Suite au décès en 1842 de leur fille unique à l’age de 17 ans, les époux Hollandre-Piquemal avaient créé une œuvre de charité en faveur des jeunes filles de la classe ouvrière.

Ils avaient fait construire rue Saint Marcel un vaste établissement pour recueillir 100 jeunes orphelines au maximum. Cet orphelinat avait été construit sur l’emplacement de l’hôtel du Passe-temps datant du 15ème siècle dont il ne restait que la tourelle qui avait survécue à la ruine du vieil édifice.

La première pierre avait été posée le 16 avril 1849. Composé de trois corps de bâtiments sur une cour intérieure ouverte sur la Moselle, une église en occupait le centre. Donnant sur le cloître, d’un côté la salle de classe, de l’autre le réfectoire et une chapelle à l’étage. Deux dortoirs occupaient les ailes, l’infirmerie et le logement des sœurs de part et d’autre de la nef.
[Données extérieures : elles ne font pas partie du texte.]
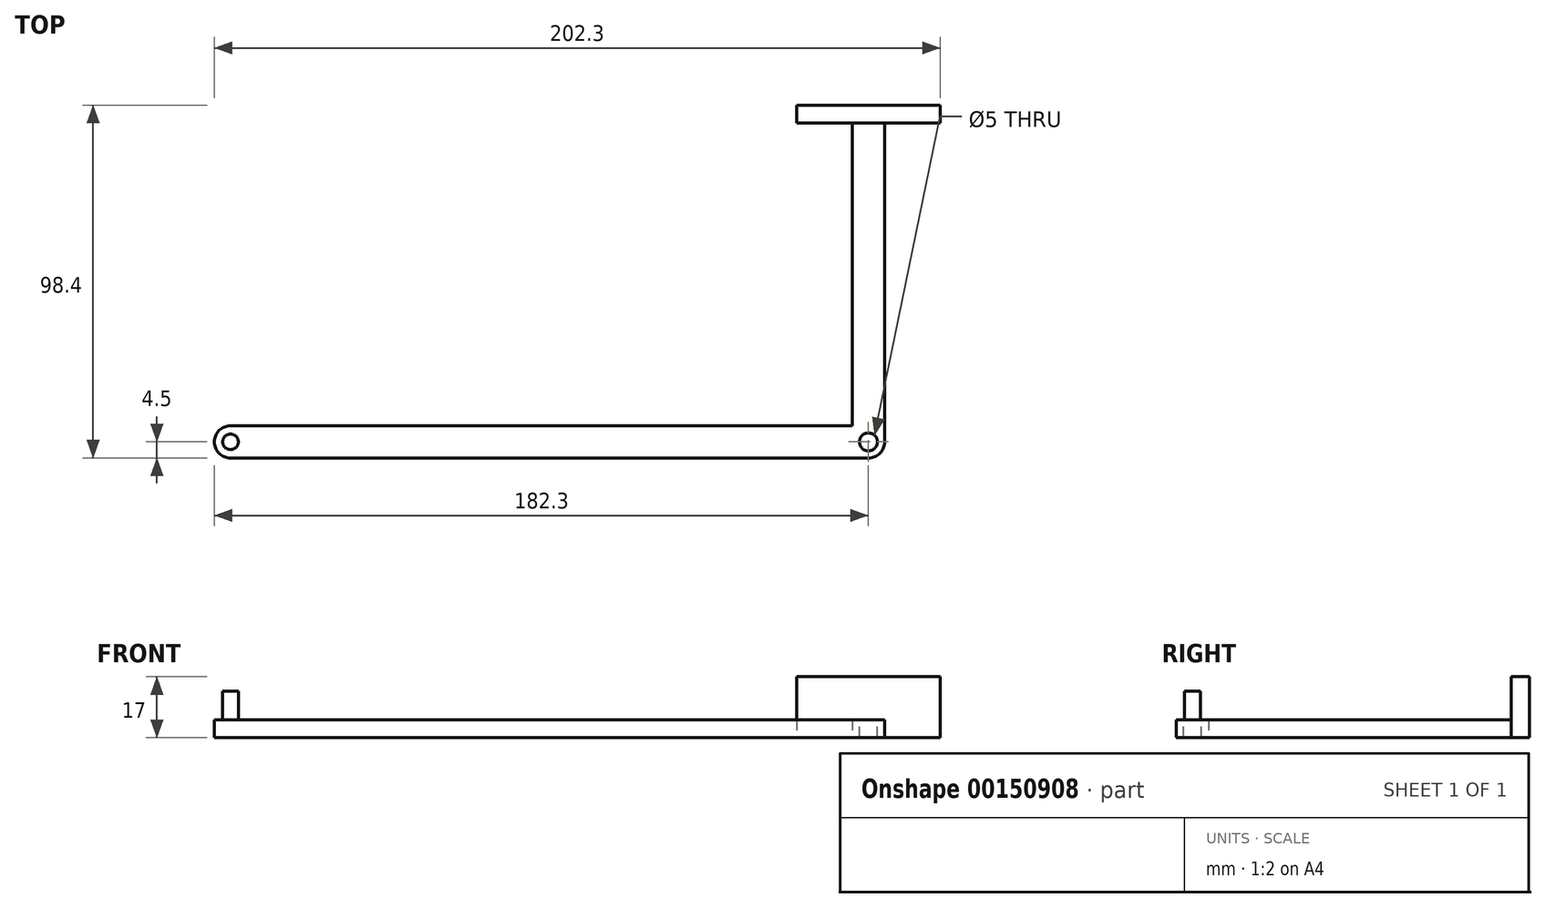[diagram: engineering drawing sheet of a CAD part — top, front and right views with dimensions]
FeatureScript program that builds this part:
annotation { "Feature Type Name" : "Feature", "Feature Type Description" : "" }
export const myFeature = defineFeature(function(context is Context, id is Id, definition is map)
    precondition{}
    {
        {
            var Q0;
            Q0=qCreatedBy(makeId("Top.planeOp"),FACE);
            var sketch = newSketch(context, id + "F0", { "sketchPlane" : qUnion([Q0])});
            skLineSegment(sketch, "E0", {"start": v(-24.5, 98.4) * mm, "end": v(15.5, 98.4) * mm});
            skLineSegment(sketch, "E1", {"start": v(15.5, 98.4) * mm, "end": v(15.5, 93.4) * mm});
            skLineSegment(sketch, "E2", {"start": v(15.5, 93.4) * mm, "end": v(0, 93.4) * mm});
            skLineSegment(sketch, "E3", {"start": v(0, 93.4) * mm, "end": v(0, 4.5) * mm});
            skLineSegment(sketch, "E4", {"start": v(-4.5, 0) * mm, "end": v(-182.3, 0) * mm});
            skLineSegment(sketch, "E5", {"start": v(-182.3, 9) * mm, "end": v(-9, 9) * mm});
            skLineSegment(sketch, "E6", {"start": v(-9, 9) * mm, "end": v(-9, 93.4) * mm});
            skLineSegment(sketch, "E7", {"start": v(-9, 93.4) * mm, "end": v(-24.5, 93.4) * mm});
            skLineSegment(sketch, "E8", {"start": v(-24.5, 93.4) * mm, "end": v(-24.5, 98.4) * mm});
            skArc(sketch, "E9", {"start": v(-4.5, 0) * mm, "mid": v(-1.32, 1.32) * mm, "end": v(0, 4.5) * mm});
            skArc(sketch, "E10", {"start": v(-182.3, 9) * mm, "mid": v(-186.8, 4.5) * mm, "end": v(-182.3, 0) * mm});
            skSolve(sketch);
        }
        {
            var Q0;
            Q0 = qSketchRegion(id + "F0", true);
            extrude(context, id + "F1", {"entities" : qUnion([Q0]), "depth" : 5 * mm});
        }
        {
            var Q0;
            Q0=makeQuery(id+"F1.opExtrude","CAP_FACE",FACE,{"disambiguationData":[OSD([sQuery(id+"F0.wireOp",EDGE,"E0"),sQuery(id+"F0.wireOp",EDGE,"E1"),sQuery(id+"F0.wireOp",EDGE,"E2"),sQuery(id+"F0.wireOp",EDGE,"E3"),sQuery(id+"F0.wireOp",EDGE,"E4"),sQuery(id+"F0.wireOp",EDGE,"E5"),sQuery(id+"F0.wireOp",EDGE,"E6"),sQuery(id+"F0.wireOp",EDGE,"E7"),sQuery(id+"F0.wireOp",EDGE,"E8"),sQuery(id+"F0.wireOp",EDGE,"E9"),sQuery(id+"F0.wireOp",EDGE,"E10")])],"isStart":false});
            var sketch = newSketch(context, id + "F2", { "sketchPlane" : qUnion([Q0])});
            skLineSegment(sketch, "E11.bottom", {"start": v(-24.5, 98.4) * mm, "end": v(15.5, 98.4) * mm});
            skLineSegment(sketch, "E11.top", {"start": v(-24.5, 93.4) * mm, "end": v(15.5, 93.4) * mm});
            skLineSegment(sketch, "E11.left", {"start": v(-24.5, 98.4) * mm, "end": v(-24.5, 93.4) * mm});
            skLineSegment(sketch, "E11.right", {"start": v(15.5, 98.4) * mm, "end": v(15.5, 93.4) * mm});
            skSolve(sketch);
        }
        {
            var Q0;
            Q0 = qSketchRegion(id + "F2", true);
            extrude(context, id + "F3", {"entities" : qUnion([Q0]), "operationType" : NewBodyOperationType.ADD, "depth" : 12 * mm});
        }
        {
            var Q0;
            Q0=makeQuery(id+"F1.opExtrude","CAP_FACE",FACE,{"disambiguationData":[OSD([sQuery(id+"F0.wireOp",EDGE,"E0"),sQuery(id+"F0.wireOp",EDGE,"E1"),sQuery(id+"F0.wireOp",EDGE,"E2"),sQuery(id+"F0.wireOp",EDGE,"E3"),sQuery(id+"F0.wireOp",EDGE,"E4"),sQuery(id+"F0.wireOp",EDGE,"E5"),sQuery(id+"F0.wireOp",EDGE,"E6"),sQuery(id+"F0.wireOp",EDGE,"E7"),sQuery(id+"F0.wireOp",EDGE,"E8"),sQuery(id+"F0.wireOp",EDGE,"E9"),sQuery(id+"F0.wireOp",EDGE,"E10")])],"isStart":false});
            var sketch = newSketch(context, id + "F4", { "sketchPlane" : qUnion([Q0])});
            skCircle(sketch, "E12", {"center": v(-182.3, 4.5) * mm, "radius": 2.18 * mm});
            skSolve(sketch);
        }
        {
            var Q0;
            Q0 = qSketchRegion(id + "F4", true);
            extrude(context, id + "F5", {"entities" : qUnion([Q0]), "operationType" : NewBodyOperationType.ADD, "depth" : 8 * mm});
        }
        {
            var Q0;
            Q0=makeQuery(id+"F1.opExtrude","CAP_FACE",FACE,{"disambiguationData":[OSD([sQuery(id+"F0.wireOp",EDGE,"E0"),sQuery(id+"F0.wireOp",EDGE,"E1"),sQuery(id+"F0.wireOp",EDGE,"E2"),sQuery(id+"F0.wireOp",EDGE,"E3"),sQuery(id+"F0.wireOp",EDGE,"E4"),sQuery(id+"F0.wireOp",EDGE,"E5"),sQuery(id+"F0.wireOp",EDGE,"E6"),sQuery(id+"F0.wireOp",EDGE,"E7"),sQuery(id+"F0.wireOp",EDGE,"E8"),sQuery(id+"F0.wireOp",EDGE,"E9"),sQuery(id+"F0.wireOp",EDGE,"E10")])],"isStart":false});
            var sketch = newSketch(context, id + "F6", { "sketchPlane" : qUnion([Q0])});
            skCircle(sketch, "E13", {"center": v(-4.5, 4.5) * mm, "radius": 2.5 * mm});
            skSolve(sketch);
        }
        {
            var Q0;
            Q0 = qSketchRegion(id + "F6", true);
            extrude(context, id + "F7", {"entities" : qUnion([Q0]), "operationType" : NewBodyOperationType.REMOVE, "oppositeDirection" : true, "depth" : 25 * mm});
        }
    });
Orphelinat confié en 1852 à six sœurs de Saint Vincent de Paul, il avait ensuite été transféré aux hospices civils de Metz après le décès des fondateurs en 1867.

Les filles orphelines –au nombre de 80 en 1867- devaient y rester jusqu’à leur majorité. Vers 1913 un recensement y dénombrait 57 orphelines.

La supérieure de Sainte Constance en mai 1936, avait demandé que les hospices assurent la fourniture de pain à son établissement dont les besoins étaient d’environ 30 kilos par jour.

Un projet de construction d’un ouvroir en 1936, prévoyait l’abattage de plusieurs arbres. Cette construction permettrait de récupérer l’air et la lumière qui avaient été diminués par l’élévation du nouvel internat du lycée de garçons à proximité. L’architecte des monuments historiques n’y voyait pas d’inconvénients, les grands arbres en bordure de Moselle formant un écran suffisant pour cacher aux regards la cour de l’asile. Les 18 acacias abattus dans la cour, seraient remplacés par de jeunes sujets.